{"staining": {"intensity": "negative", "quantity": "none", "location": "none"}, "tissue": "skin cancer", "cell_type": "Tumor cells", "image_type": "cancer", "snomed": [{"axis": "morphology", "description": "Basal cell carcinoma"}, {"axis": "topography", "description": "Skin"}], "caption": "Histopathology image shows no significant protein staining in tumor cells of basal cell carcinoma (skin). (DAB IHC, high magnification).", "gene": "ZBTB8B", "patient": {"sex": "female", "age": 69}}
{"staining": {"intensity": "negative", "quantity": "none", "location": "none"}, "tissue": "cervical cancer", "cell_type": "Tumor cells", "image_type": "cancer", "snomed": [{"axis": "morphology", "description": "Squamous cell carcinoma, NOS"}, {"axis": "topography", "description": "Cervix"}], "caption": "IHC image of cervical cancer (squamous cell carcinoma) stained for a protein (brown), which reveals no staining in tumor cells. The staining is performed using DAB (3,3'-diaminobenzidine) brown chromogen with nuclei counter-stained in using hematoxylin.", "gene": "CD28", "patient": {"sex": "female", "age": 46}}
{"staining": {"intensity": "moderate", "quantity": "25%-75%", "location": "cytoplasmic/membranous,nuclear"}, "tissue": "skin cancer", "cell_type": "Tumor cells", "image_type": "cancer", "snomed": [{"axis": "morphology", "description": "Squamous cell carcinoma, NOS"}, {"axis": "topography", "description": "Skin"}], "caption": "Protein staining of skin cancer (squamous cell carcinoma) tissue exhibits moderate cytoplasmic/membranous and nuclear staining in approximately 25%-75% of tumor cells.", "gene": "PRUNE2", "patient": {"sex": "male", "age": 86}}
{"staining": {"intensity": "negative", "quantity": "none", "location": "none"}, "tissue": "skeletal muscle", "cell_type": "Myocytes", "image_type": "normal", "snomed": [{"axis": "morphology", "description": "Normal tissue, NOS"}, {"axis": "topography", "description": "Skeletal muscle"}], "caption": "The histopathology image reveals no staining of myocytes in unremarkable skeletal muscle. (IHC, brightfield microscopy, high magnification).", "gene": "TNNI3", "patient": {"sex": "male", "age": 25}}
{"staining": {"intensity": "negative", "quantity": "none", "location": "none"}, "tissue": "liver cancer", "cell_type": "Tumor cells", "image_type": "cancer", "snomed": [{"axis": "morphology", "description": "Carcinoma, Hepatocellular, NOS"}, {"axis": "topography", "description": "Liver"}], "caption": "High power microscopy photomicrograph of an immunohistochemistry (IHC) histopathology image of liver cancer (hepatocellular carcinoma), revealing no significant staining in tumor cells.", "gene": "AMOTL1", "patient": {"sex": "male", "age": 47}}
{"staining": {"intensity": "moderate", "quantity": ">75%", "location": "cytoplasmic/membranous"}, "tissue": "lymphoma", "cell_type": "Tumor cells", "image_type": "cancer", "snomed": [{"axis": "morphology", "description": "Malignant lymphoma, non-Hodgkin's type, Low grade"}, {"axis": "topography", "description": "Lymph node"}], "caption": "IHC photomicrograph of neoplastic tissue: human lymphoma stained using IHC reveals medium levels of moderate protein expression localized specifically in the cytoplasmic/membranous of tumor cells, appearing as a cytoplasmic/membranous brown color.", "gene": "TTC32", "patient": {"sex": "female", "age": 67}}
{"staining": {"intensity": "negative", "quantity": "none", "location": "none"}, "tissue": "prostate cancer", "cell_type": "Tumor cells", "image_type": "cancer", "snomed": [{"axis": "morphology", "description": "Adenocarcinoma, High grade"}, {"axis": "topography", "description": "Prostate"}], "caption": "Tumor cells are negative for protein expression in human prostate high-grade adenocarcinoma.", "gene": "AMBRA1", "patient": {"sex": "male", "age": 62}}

——

Instructions to follow.
Repeat each record in full; every line must match exactly.

Result of the task.
{"staining": {"intensity": "negative", "quantity": "none", "location": "none"}, "tissue": "skin cancer", "cell_type": "Tumor cells", "image_type": "cancer", "snomed": [{"axis": "morphology", "description": "Basal cell carcinoma"}, {"axis": "topography", "description": "Skin"}], "caption": "Histopathology image shows no significant protein staining in tumor cells of basal cell carcinoma (skin). (DAB IHC, high magnification).", "gene": "ZBTB8B", "patient": {"sex": "female", "age": 69}}
{"staining": {"intensity": "negative", "quantity": "none", "location": "none"}, "tissue": "cervical cancer", "cell_type": "Tumor cells", "image_type": "cancer", "snomed": [{"axis": "morphology", "description": "Squamous cell carcinoma, NOS"}, {"axis": "topography", "description": "Cervix"}], "caption": "IHC image of cervical cancer (squamous cell carcinoma) stained for a protein (brown), which reveals no staining in tumor cells. The staining is performed using DAB (3,3'-diaminobenzidine) brown chromogen with nuclei counter-stained in using hematoxylin.", "gene": "CD28", "patient": {"sex": "female", "age": 46}}
{"staining": {"intensity": "moderate", "quantity": "25%-75%", "location": "cytoplasmic/membranous,nuclear"}, "tissue": "skin cancer", "cell_type": "Tumor cells", "image_type": "cancer", "snomed": [{"axis": "morphology", "description": "Squamous cell carcinoma, NOS"}, {"axis": "topography", "description": "Skin"}], "caption": "Protein staining of skin cancer (squamous cell carcinoma) tissue exhibits moderate cytoplasmic/membranous and nuclear staining in approximately 25%-75% of tumor cells.", "gene": "PRUNE2", "patient": {"sex": "male", "age": 86}}
{"staining": {"intensity": "negative", "quantity": "none", "location": "none"}, "tissue": "skeletal muscle", "cell_type": "Myocytes", "image_type": "normal", "snomed": [{"axis": "morphology", "description": "Normal tissue, NOS"}, {"axis": "topography", "description": "Skeletal muscle"}], "caption": "The histopathology image reveals no staining of myocytes in unremarkable skeletal muscle. (IHC, brightfield microscopy, high magnification).", "gene": "TNNI3", "patient": {"sex": "male", "age": 25}}
{"staining": {"intensity": "negative", "quantity": "none", "location": "none"}, "tissue": "liver cancer", "cell_type": "Tumor cells", "image_type": "cancer", "snomed": [{"axis": "morphology", "description": "Carcinoma, Hepatocellular, NOS"}, {"axis": "topography", "description": "Liver"}], "caption": "High power microscopy photomicrograph of an immunohistochemistry (IHC) histopathology image of liver cancer (hepatocellular carcinoma), revealing no significant staining in tumor cells.", "gene": "AMOTL1", "patient": {"sex": "male", "age": 47}}
{"staining": {"intensity": "moderate", "quantity": ">75%", "location": "cytoplasmic/membranous"}, "tissue": "lymphoma", "cell_type": "Tumor cells", "image_type": "cancer", "snomed": [{"axis": "morphology", "description": "Malignant lymphoma, non-Hodgkin's type, Low grade"}, {"axis": "topography", "description": "Lymph node"}], "caption": "IHC photomicrograph of neoplastic tissue: human lymphoma stained using IHC reveals medium levels of moderate protein expression localized specifically in the cytoplasmic/membranous of tumor cells, appearing as a cytoplasmic/membranous brown color.", "gene": "TTC32", "patient": {"sex": "female", "age": 67}}
{"staining": {"intensity": "negative", "quantity": "none", "location": "none"}, "tissue": "prostate cancer", "cell_type": "Tumor cells", "image_type": "cancer", "snomed": [{"axis": "morphology", "description": "Adenocarcinoma, High grade"}, {"axis": "topography", "description": "Prostate"}], "caption": "Tumor cells are negative for protein expression in human prostate high-grade adenocarcinoma.", "gene": "AMBRA1", "patient": {"sex": "male", "age": 62}}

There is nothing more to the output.